Love Columbia’s mission has always included coming alongside people who are struggling to make ends meet. It has typically included financial coaching to create and stick with a budget, save and reduce debt and find a job or better job to increase income. It sometimes included providing financial assistance to bridge a gap in income due to illness or job loss or cover an unexpected expense. Our staff and volunteers are proficient at teaching new skills, finding resources and encouraging goal achievement. In 2023, they have had to learn to provide frequent grief support.
People who are being priced out of their rental housing are moving to places they would never dreamed they would have to live. They are often grieving over what they can now afford and, feeling less safe in unfamiliar neighborhoods that may have higher crime rates.
This month, we helped a 65 year old woman “downsize” from her three bedroom duplex on the south side of Columbia to an upstairs unit in a Northeast Columbia six-plex. She told us the only way she managed to cope was the kindness of our volunteers and staff who helped her pack and move. Since moving in, she has fallen due to an unsecured stair railing and literally gotten lost driving home from the store. In 2019, she paid $850 per month for her duplex. The rent steadily increased until, to renew her lease, she would have had to pay $1,350 per month. This was impossible on her fixed retirement income. So we stepped in with packing tape, words of encouragement and a few tears of our own to give her the support she needed.
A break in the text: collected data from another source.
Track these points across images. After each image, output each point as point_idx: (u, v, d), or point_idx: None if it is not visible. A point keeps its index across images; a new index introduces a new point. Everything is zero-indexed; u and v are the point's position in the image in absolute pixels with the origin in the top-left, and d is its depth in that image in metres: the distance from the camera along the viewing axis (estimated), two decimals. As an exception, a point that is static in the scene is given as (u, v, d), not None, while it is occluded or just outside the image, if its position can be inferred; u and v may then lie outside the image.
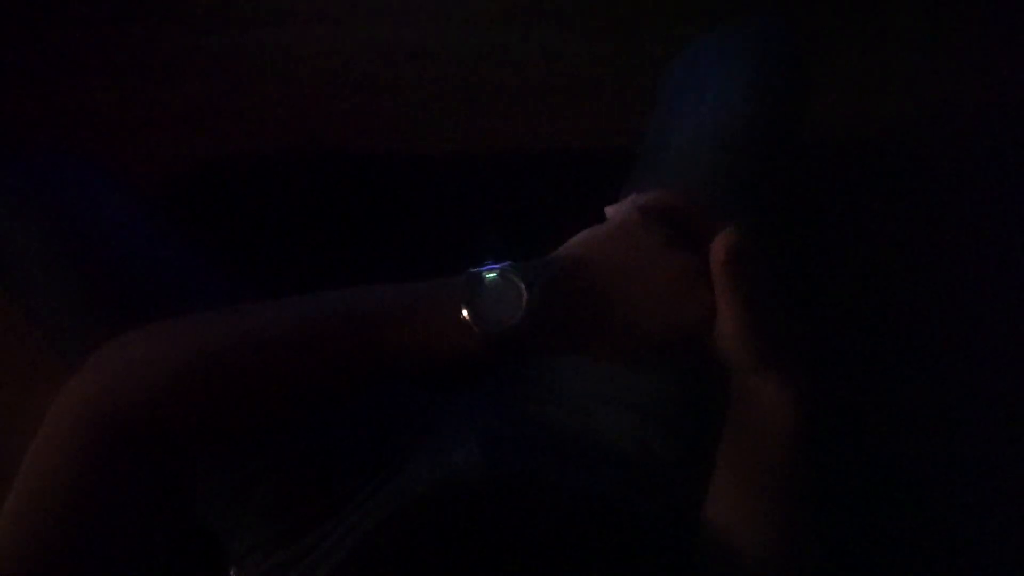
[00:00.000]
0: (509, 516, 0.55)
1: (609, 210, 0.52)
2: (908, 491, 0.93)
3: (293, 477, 0.65)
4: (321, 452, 0.66)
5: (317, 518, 0.65)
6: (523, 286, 0.45)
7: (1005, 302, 1.03)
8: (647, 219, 0.49)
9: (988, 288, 1.04)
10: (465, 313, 0.44)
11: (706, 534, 0.55)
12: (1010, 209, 1.08)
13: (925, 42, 1.17)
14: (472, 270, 0.46)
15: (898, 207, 1.09)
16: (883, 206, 1.09)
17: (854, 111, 1.13)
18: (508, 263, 0.46)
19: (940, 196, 1.09)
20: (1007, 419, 0.96)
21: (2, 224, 0.61)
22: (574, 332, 0.47)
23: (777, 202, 0.71)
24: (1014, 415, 0.96)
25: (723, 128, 0.70)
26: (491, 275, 0.45)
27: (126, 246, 0.63)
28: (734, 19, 0.77)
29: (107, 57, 1.09)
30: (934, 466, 0.94)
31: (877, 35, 1.17)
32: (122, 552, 0.40)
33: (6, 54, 1.07)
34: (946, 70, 1.16)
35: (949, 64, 1.16)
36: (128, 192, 0.66)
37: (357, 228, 1.03)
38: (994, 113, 1.14)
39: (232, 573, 0.73)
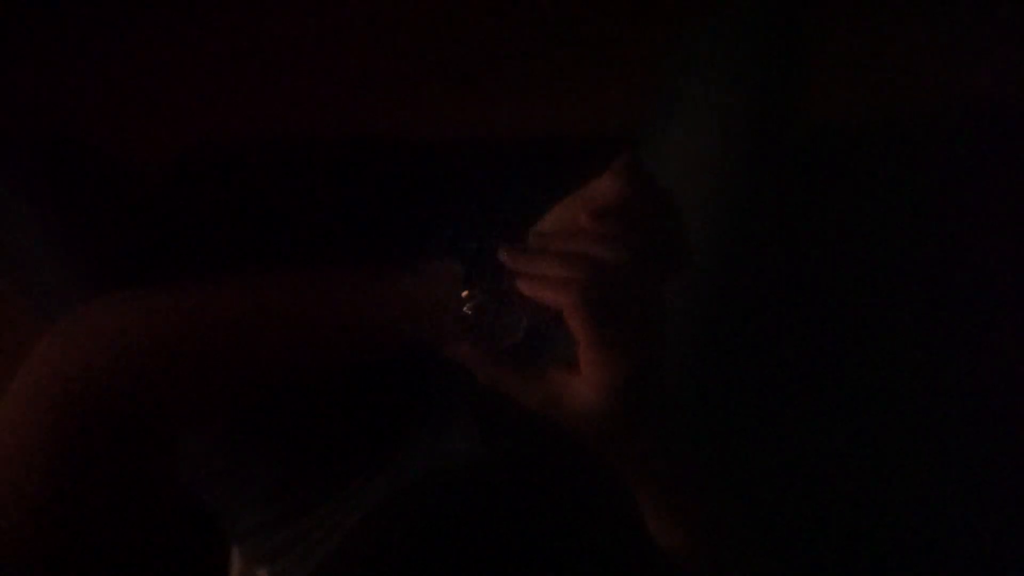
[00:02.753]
0: (508, 501, 0.56)
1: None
2: (905, 491, 0.93)
3: (293, 460, 0.65)
4: (321, 435, 0.67)
5: (317, 500, 0.65)
6: (523, 309, 0.42)
7: (1006, 297, 1.02)
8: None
9: (988, 282, 1.03)
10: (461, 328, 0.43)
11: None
12: (1010, 202, 1.06)
13: (924, 31, 1.16)
14: (467, 293, 0.43)
15: (895, 198, 1.08)
16: (880, 196, 1.08)
17: (852, 100, 1.12)
18: (500, 276, 0.43)
19: (938, 187, 1.08)
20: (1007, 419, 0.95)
21: (2, 202, 0.61)
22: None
23: (774, 191, 0.71)
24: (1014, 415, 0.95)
25: (722, 117, 0.69)
26: (487, 298, 0.43)
27: (120, 225, 0.63)
28: (734, 8, 0.76)
29: (107, 44, 1.09)
30: (932, 466, 0.94)
31: (876, 24, 1.16)
32: (101, 531, 0.40)
33: (7, 41, 1.07)
34: (945, 60, 1.14)
35: (948, 54, 1.15)
36: (124, 175, 0.67)
37: (352, 214, 1.03)
38: (994, 105, 1.13)
39: (235, 552, 0.75)
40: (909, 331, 1.02)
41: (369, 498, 0.65)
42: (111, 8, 1.10)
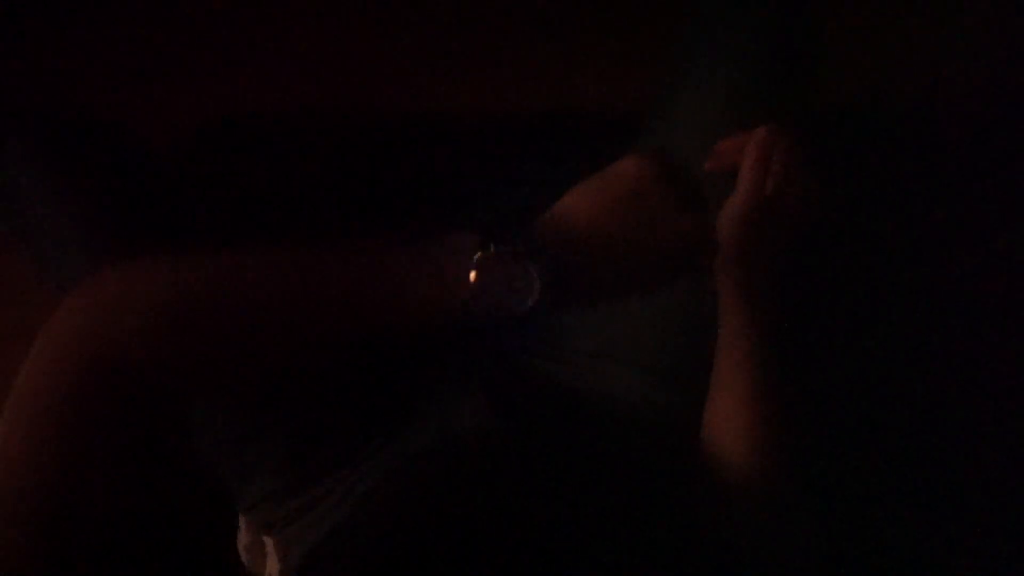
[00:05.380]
0: (516, 472, 0.56)
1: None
2: (907, 492, 0.93)
3: (301, 430, 0.66)
4: (329, 406, 0.67)
5: (326, 470, 0.66)
6: (535, 275, 0.43)
7: (1005, 286, 1.02)
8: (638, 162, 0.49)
9: (989, 272, 1.03)
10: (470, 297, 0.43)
11: (704, 457, 0.59)
12: (1012, 187, 1.06)
13: (935, 15, 1.15)
14: (479, 255, 0.43)
15: (901, 178, 1.07)
16: (886, 176, 1.07)
17: (862, 80, 1.11)
18: (513, 241, 0.44)
19: (944, 172, 1.08)
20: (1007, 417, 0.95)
21: (11, 169, 0.61)
22: (577, 294, 0.47)
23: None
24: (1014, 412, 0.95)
25: (734, 90, 0.70)
26: (499, 261, 0.43)
27: (127, 192, 0.63)
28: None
29: (112, 14, 1.08)
30: (933, 467, 0.94)
31: (888, 6, 1.15)
32: (114, 496, 0.40)
33: (21, 16, 1.06)
34: (951, 45, 1.14)
35: (954, 39, 1.14)
36: (131, 144, 0.66)
37: (358, 187, 1.02)
38: (999, 91, 1.12)
39: (243, 521, 0.75)
40: (910, 316, 1.02)
41: (376, 469, 0.65)
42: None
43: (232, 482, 0.68)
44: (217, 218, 0.69)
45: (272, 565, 0.72)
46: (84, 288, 0.42)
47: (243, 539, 0.76)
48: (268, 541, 0.73)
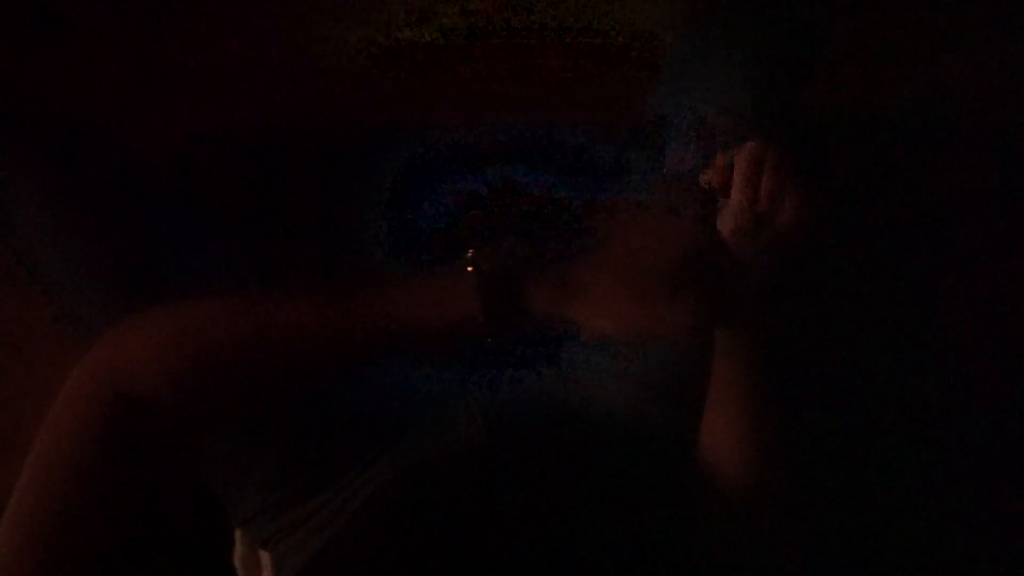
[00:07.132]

As the need for this type of “downsizing” has increased, we have started brainstorming how to engage the community in the housing crisis-related grief support work. We believe some homemade quilts or art, even some fresh paint, could make a difference for those who are experiencing loss. Maybe more “neighbors” showing up to visit parts of town they have not frequented before could begin to bind the community together and make the unfamiliar feel familiar.
We welcome your ideas as we step into new territory. There is opportunity for expanded hearts and community change as we lean into the struggles of our neighbors and lean on one another to seek community solutions.